BFAWU: Leading economist calls for end to austerity

Ann Pettifor – of PRIME ECONOMICS poured cold water on Tory Chancellor George Osborne’s austerity measures, rejecting assertions that the UK economy is bankrupt and that cuts were the only solution.

Instead she called for mass investment in productive industries, explaining that employment leads to raised incomes and bigger profits for companies in order to pay down their debts.

“Employment creates income, it is not complicated,” she told BFAWU delegates at their annual conference.

“You get a new job and that puts money in your pocket for spending in the wider economy.  This leads to firms increasing profits and they use the extra revenue to pay down their debts.”

“Osborne’s austerity is stopping this process.”

Rather than attempting to deal with the austerity as the Chancellor has claimed, Ms Pettifor accused Mr Osborne of using the recession as an opportunity to dismantle the welfare state.

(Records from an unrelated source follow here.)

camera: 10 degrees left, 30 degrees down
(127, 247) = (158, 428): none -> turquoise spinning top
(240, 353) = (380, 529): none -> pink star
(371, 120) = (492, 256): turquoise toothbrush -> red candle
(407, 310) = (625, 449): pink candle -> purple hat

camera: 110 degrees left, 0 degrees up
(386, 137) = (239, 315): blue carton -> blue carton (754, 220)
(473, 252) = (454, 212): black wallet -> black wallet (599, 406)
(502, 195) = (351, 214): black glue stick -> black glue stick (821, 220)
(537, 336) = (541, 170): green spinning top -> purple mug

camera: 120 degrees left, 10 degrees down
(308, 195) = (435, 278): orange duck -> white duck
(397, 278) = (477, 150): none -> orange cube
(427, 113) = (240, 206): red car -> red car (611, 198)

“Increased employment would be good for Osborne.  It’s the way to cut the deficit,” she said.

“However he is using opportunity to smash up the welfare state. Austerity has nothing to do with bringing down the deficit.”

Ms Pettifor who has also criticised Labour Shadow Ministers for accepting the “cuts rhetoric” albeit at a slower pace, pointed out that debt although high was at the present time small in comparison to the post war period of 1945.

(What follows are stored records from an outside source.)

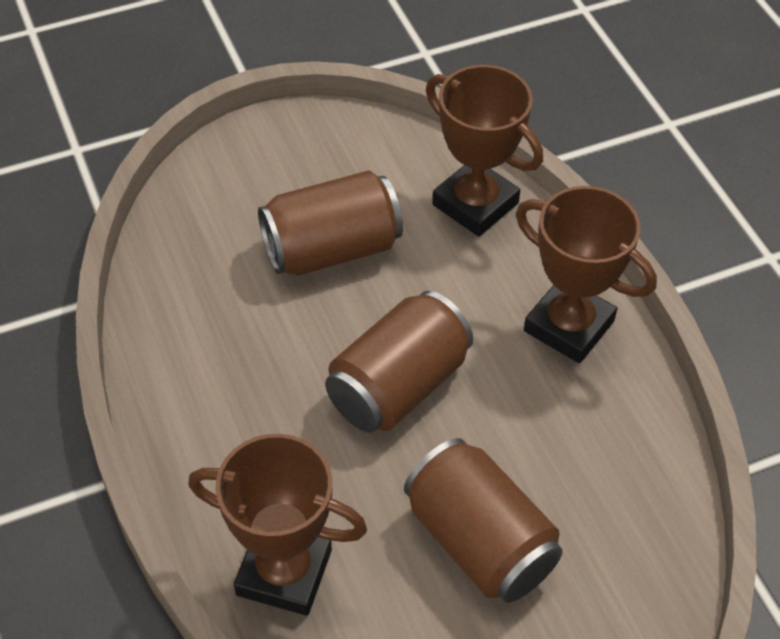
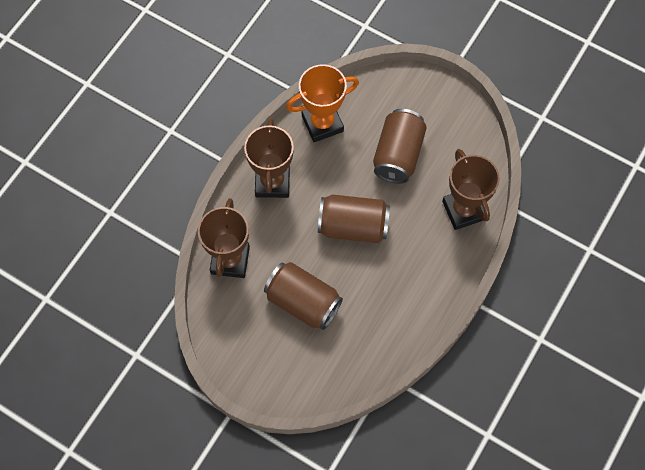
camera: 125 degrees left, 15 degrees up
(633, 463) = (322, 124): none -> orange trophy

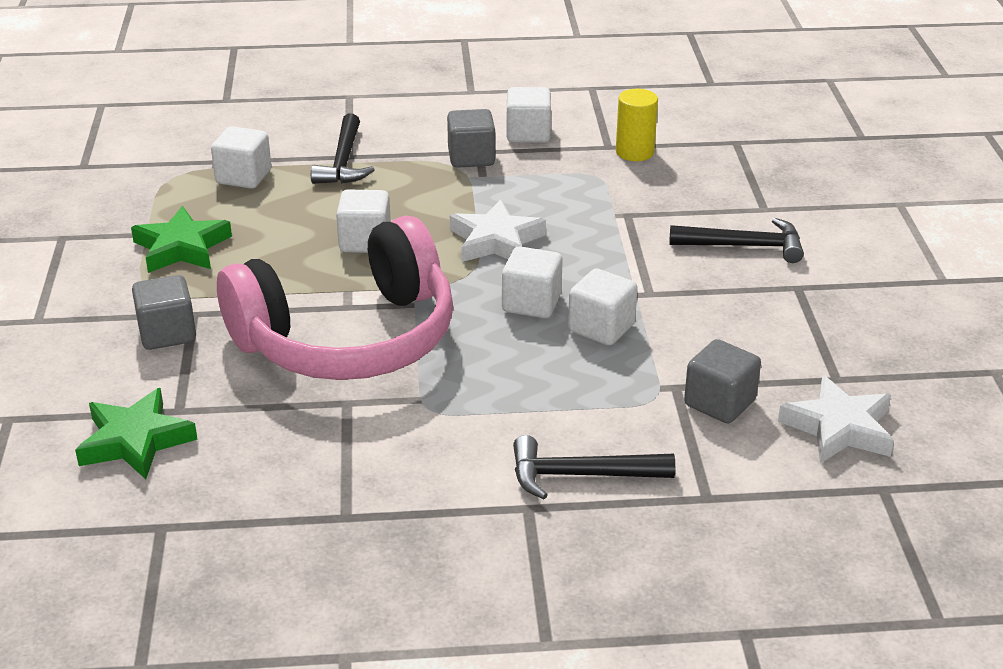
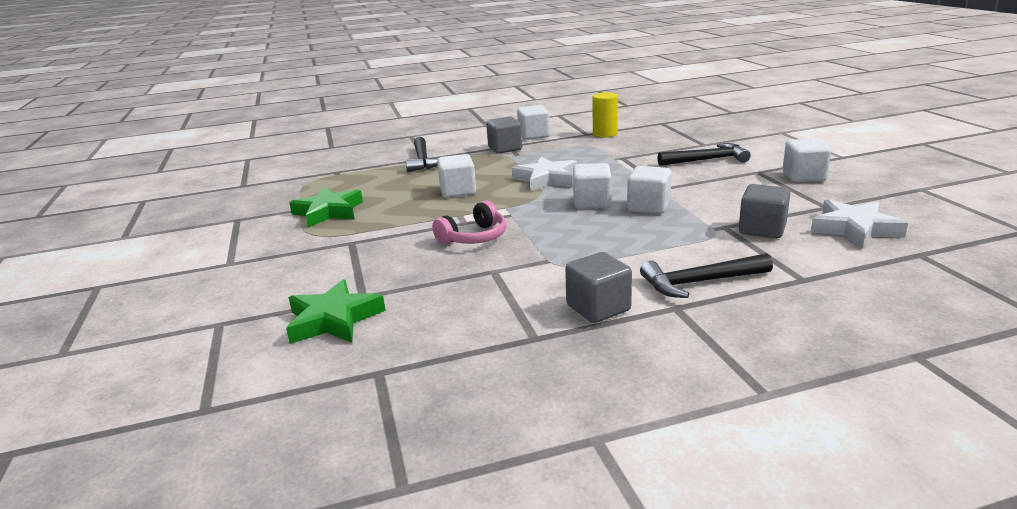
camera: 10 degrees left, 10 degrees down
(167, 333) = (335, 255): grey cube -> grey cube (598, 308)
(243, 177) = (358, 175): white cube -> white cube (803, 177)
(348, 338) = (474, 237): pink headphones -> pink headphones, size x0.41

“Then the public debt was 246 per cent of GDP compared to 70 per cent of GDP today and post war Labour government under took mass investment and took businesses into public ownership,” she said.

In a call to the labour movement in general, Ms Pettifor said it was “not enough for the labour and trade union movement to blame bankers.”

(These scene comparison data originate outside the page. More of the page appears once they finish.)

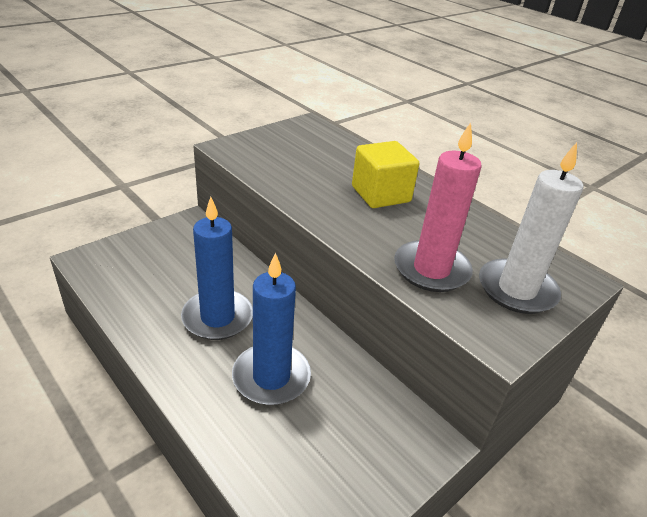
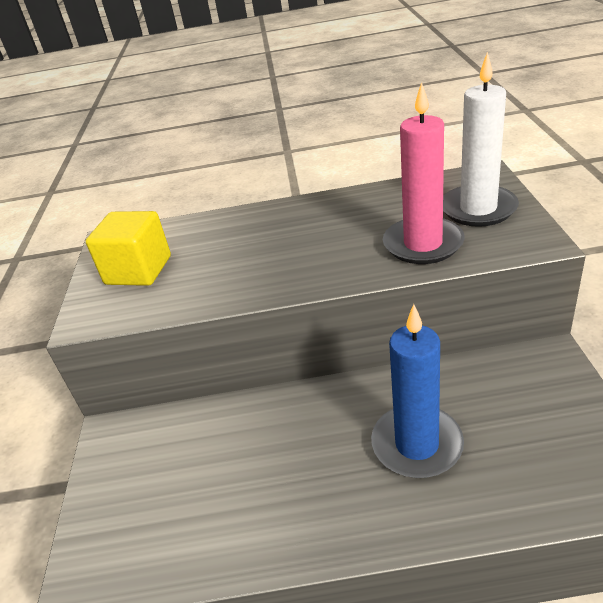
camera: 45 degrees left, 0 degrees up
(217, 317) = (300, 462): blue candle -> none
(380, 194) = (287, 234): yellow cube -> yellow cube (138, 270)

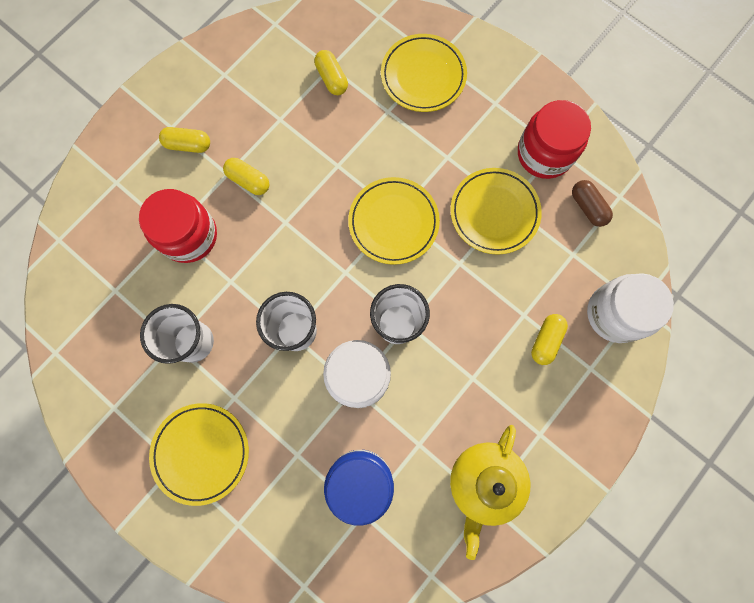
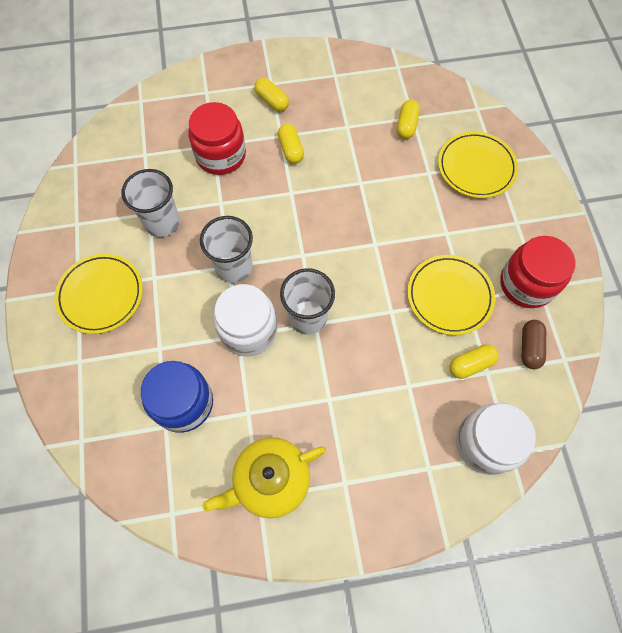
camera: 40 degrees right, 10 degrees down
(393, 222) = (367, 247): yellow plate -> none
(545, 340) = (410, 417): yellow capsule -> yellow capsule (470, 364)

“We need an alternative,” she added.

“I am glad we bailed out the banks but disappointed that it was without terms and conditions to keep bankers in line.”

–          For further enquiries or an interview with BFAWU General Secretary Ronnie Draper, please contact John Millington on 07931316547 // jmillingtonjournalist@gmail.com

 

Notes to Editors:

·         Ann Pettifor is a Director of Policy Research in Macroeconomics (PRIME) and a fellow of the New Economics Foundation, London. She is the author of books on sovereign debt and international finance. She is best known for her leadership of a worldwide campaign to cancel approximately $100 billion of debts owed by 42 of the poorest countries – Jubilee 2000. In 2003 she correctly predicted the bursting of the credit bubble ("The Credit Crunch") in a book she edited for the New Economics Foundation The Real World Economic Outlook (Palgrave, 2003).[1] In 2006 Palgrave Macmillan published her book The Coming First World Debt Crisis (Palgrave, 2006). She is a co-author of the Green New Deal, published by the New Economics Foundation in July 2008 – a set of policies to deal with threats posed by the Credit Crunch, Peak Oil and Climate Change.

·         She is also Executive Director of a consultancy Advocacy International, which undertakes research and advises governments and organizations on matters relating to international finance and sustainable development. Advocacy International has worked with the Nigerian, Guyanese and Ethiopian governments, and advised the Global Fund for Aids, the Queen of Jordan and the Norwegian and British governments as well as prominent NGOs. She currently advises a group of British churches on their climate change campaign, Operation Noah.

·             The BFAWU represents over 20,000 workers in food, baking and allied services industries across the UK and Northern Ireland.

·         It is an affiliate to the UK Labour Party. 

·         The Bakers, Food and Allied Workers' Union (BFAWU) is a trade union of workers in the food industry. It was founded in 1847, in Manchester, by a group of Journeymen Bakers.         

The next year, the organisation began to operate on a national level, and became the Amalgamated Union of Operative Bakers. In 1861 it played a key role in campaigning to secure the Bakehouse Regulations Act, which was eventually passed in 1863.

·         In 1964, the union was renamed the Bakers' Union, which then evolved to the Bakers, Food, and Allied Workers' Union.